_SELECTED EXTRACT_.
──────

Friday’s keynote lecture and Saturday’s symposium programming can be attended together or as stand-alone events. Each day’s programming is ticketed separately to allow for this flexibility. Entry into the exhibition on Friday evening and Saturday is included with the purchase of a ticket to Saturday’s symposium programming.
Tickets are available through MetroTix or at the Information Centers at the Museum. A service fee applies to tickets purchased through MetroTix.
Friday Keynote Lecture
French Landscape at the Margins of Survival
Thomas Crow, Rosalie Solow Professor of Modern Art, Institute of Fine Arts, New York University
Barbizon painters often celebrate France as an integral nation, its urban sophistication buttressed by the abiding continuities of the countryside. But one need not search far for motifs showing just how precarious and desperate rural life could be.
This lecture can be attended as a stand-alone event or in conjunction with the Saturday symposium programming. See Symposium Ticketing for details.
Friday, April 17, 7 pm
The Farrell Auditorium
$10 ($5 for Members and students)
This keynote lecture is presented in partnership with the Department of Art History and Archaeology, Washington University, St. Louis.

──────

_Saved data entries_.
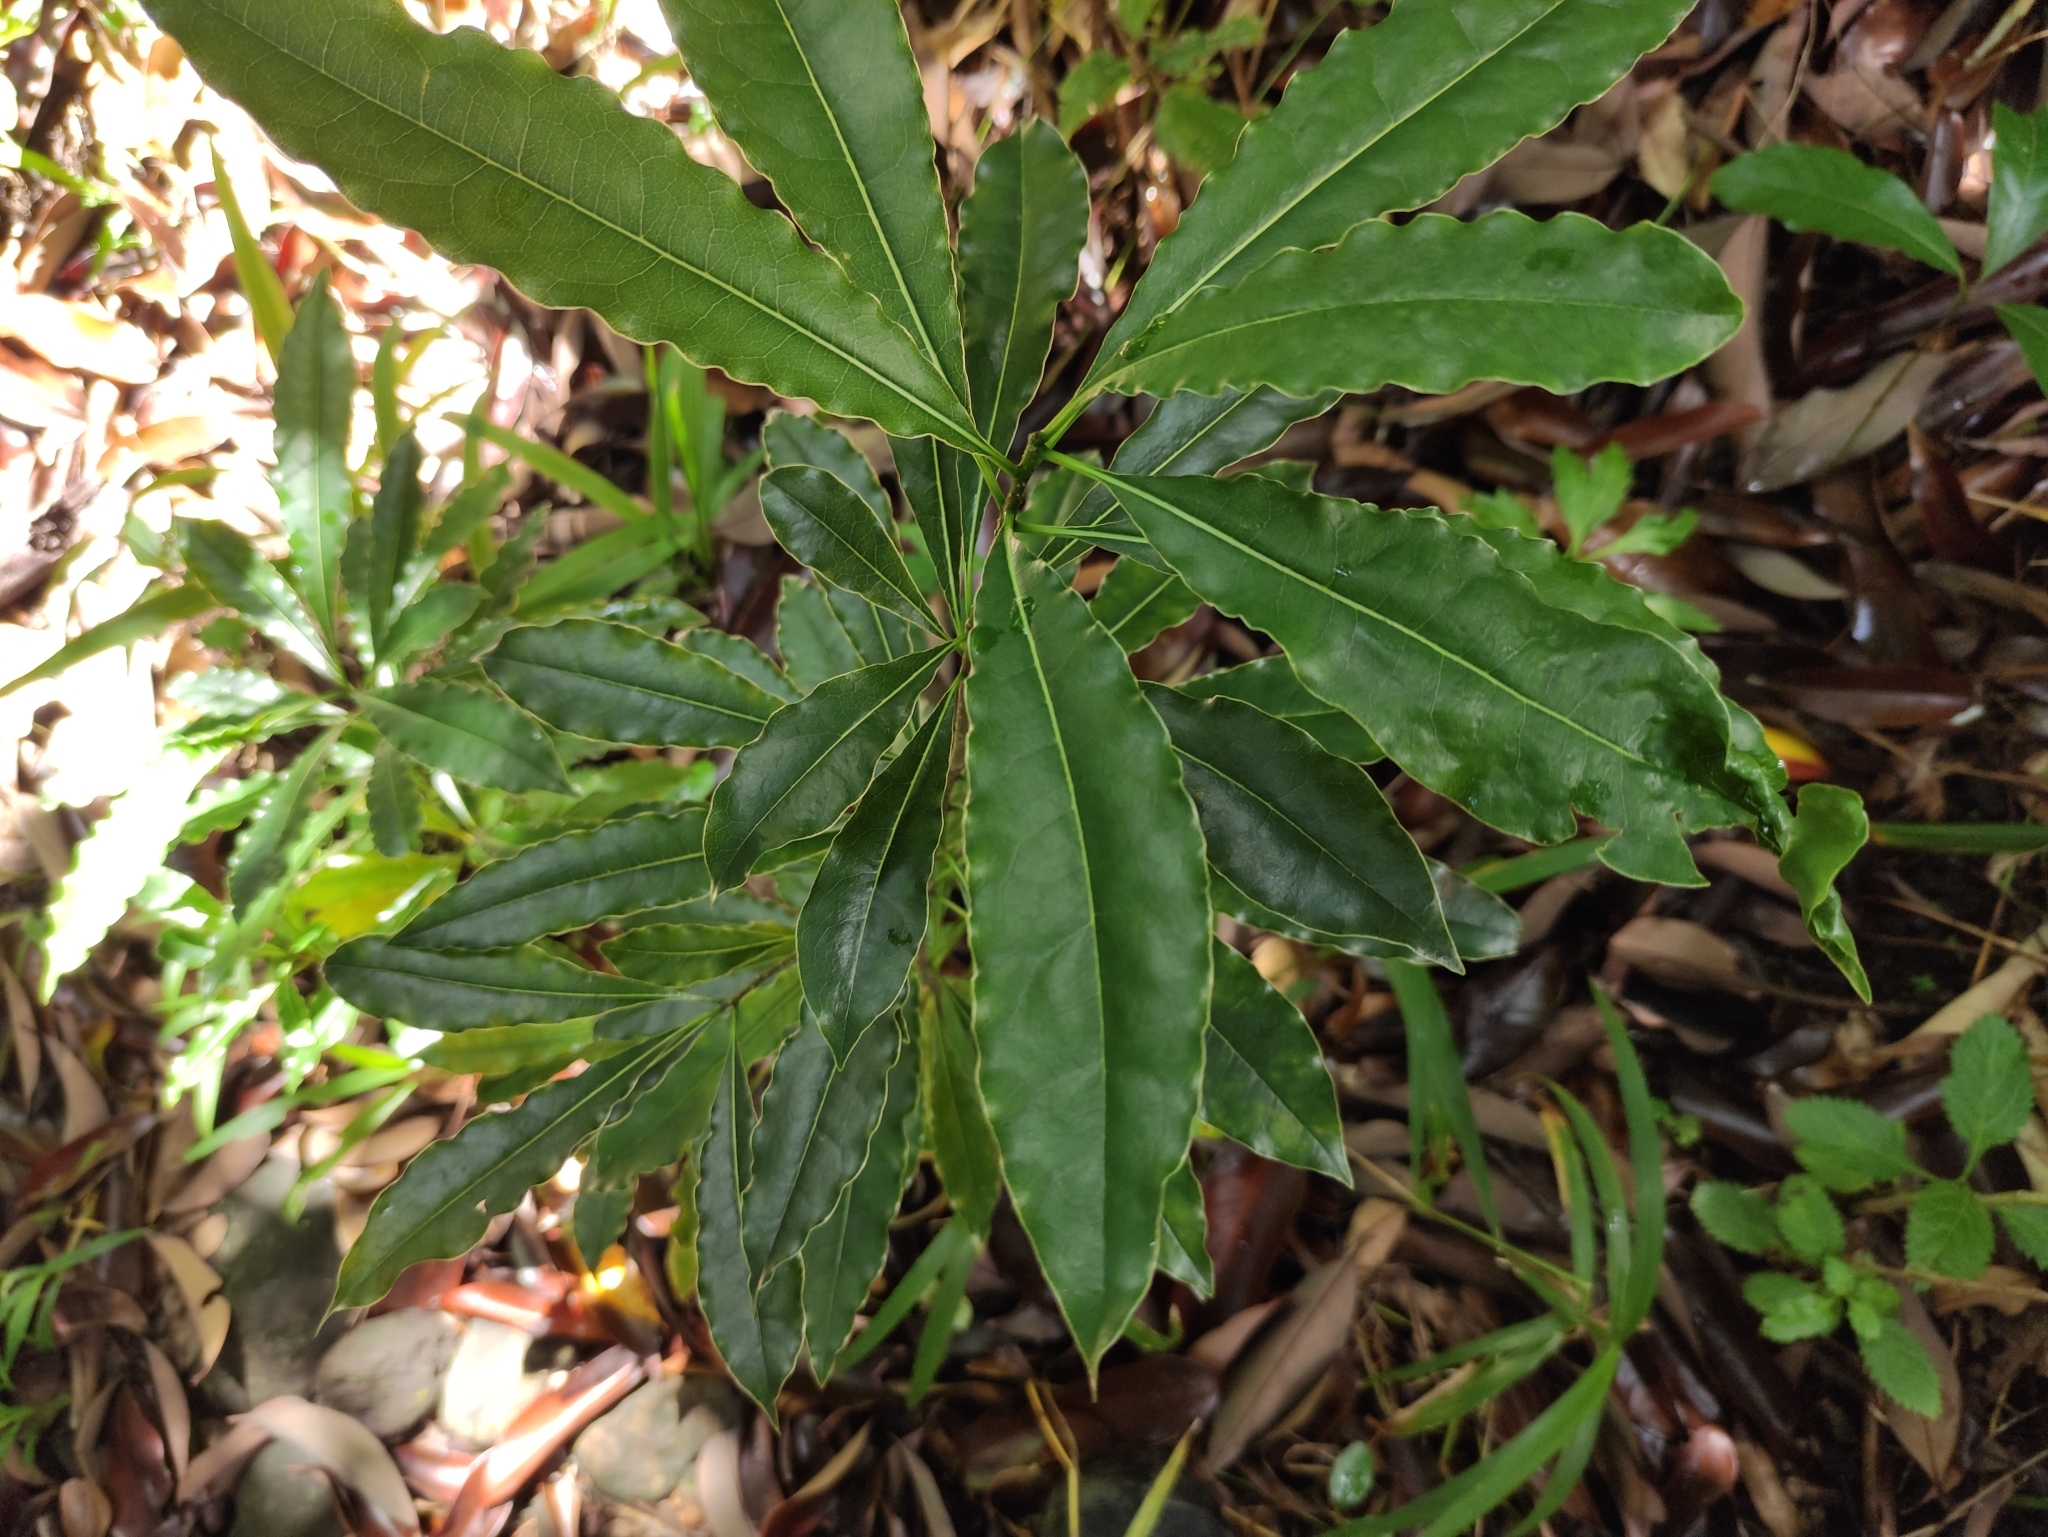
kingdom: Plantae
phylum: Tracheophyta
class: Magnoliopsida
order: Apiales
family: Pittosporaceae
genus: Pittosporum
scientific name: Pittosporum senacia
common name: Cheesewood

──────

_TASK TO CARRY OUT_.
Rewrite the paragraph of the symposium page that begins "Friday’s keynote lecture and Saturday’s symposium programming" as a short list that keeps its main facts.

_TASK OUTPUT_.
- Friday’s keynote lecture and Saturday’s symposium programming can be attended together or as stand-alone events.
- Each day’s programming is ticketed separately.
- A ticket to Saturday’s symposium programming includes entry into the exhibition on Friday evening and Saturday.